* **Selected passage**
===
When I go down to the Red Cross, where the elderly volunteer now knows me by name, one of three things happens. Either I fail the hemoglobin test with an iron count that's just a smidge too low, or I fail the vein check with veins too small and hard to get at, or everything goes great and it's all over quickly and almost painlessly. Today the iron was fine; six weeks out from my 51st birthday I finally seem to be hitting an entirely symptomless menopause, which should help. But they didn't like the look of those veins. They never do, because they're small and hard to get at and go in a funny direction. But it's worse when I fail to drink lots and lots of fluids the day before. We were out of everything but Diet Pepsi at home, and I didn't take advantage of the filtered water at work. I'll do better next week.
NEVER SURRENDER, Joe!
If you type the words Joe Mikulik Tucson into Google, the fourth result is a piece I wrote several years back in the old blog, called When They Were Toros. Joe was a minor league player who drove in the league championship-winning run for the Tucson Toros back in 1991, two years before I became interested in baseball. On his wristbands that night, and again in 1993 when the Toros won their second championship, were the handwritten words "NEVER SURRENDER." I was there to see them that time. I even wrote NEVER SURRENDER on my own wristbands when I dressed as a Toro for Halloween a year or two later. (And this was long before Galaxy Quest!) Joe lasted another year as a player, and eventually became a minor league manager at the single-A level.
===
* **Work request**
Rewrite the part of the blog post starting with "If you type" and going on through "the single-A level.", changing "wristbands" to "sweatbands".

* **The data**
===
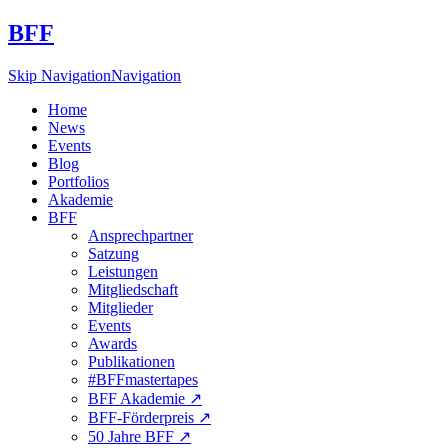
BFF
Skip Navigation
Navigation
Home
News
Events
Blog
Portfolios
Akademie
BFF
Ansprechpartner
Satzung
Leistungen
Mitgliedschaft
Mitglieder
Events
Awards
Publikationen
#BFFmastertapes
BFF Akademie ↗︎
BFF-Förderpreis ↗︎
50 Jahre BFF ↗︎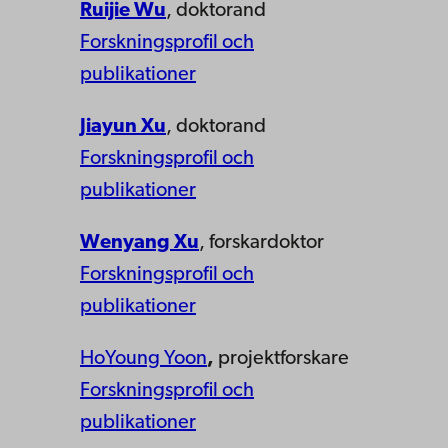
Ruijie Wu
, doktorand
Forskningsprofil och
publikationer
Jiayun Xu
, doktorand
Forskningsprofil och
publikationer
Wenyang Xu
, forskardoktor
Forskningsprofil och
publikationer
HoYoung Yoon
,
projektforskare
Forskningsprofil och
publikationer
===
* **Response box**
If you type the words Joe Mikulik Tucson into Google, the fourth result is a piece I wrote several years back in the old blog, called When They Were Toros. Joe was a minor league player who drove in the league championship-winning run for the Tucson Toros back in 1991, two years before I became interested in baseball. On his sweatbands that night, and again in 1993 when the Toros won their second championship, were the handwritten words "NEVER SURRENDER." I was there to see them that time. I even wrote NEVER SURRENDER on my own sweatbands when I dressed as a Toro for Halloween a year or two later. (And this was long before Galaxy Quest!) Joe lasted another year as a player, and eventually became a minor league manager at the single-A level.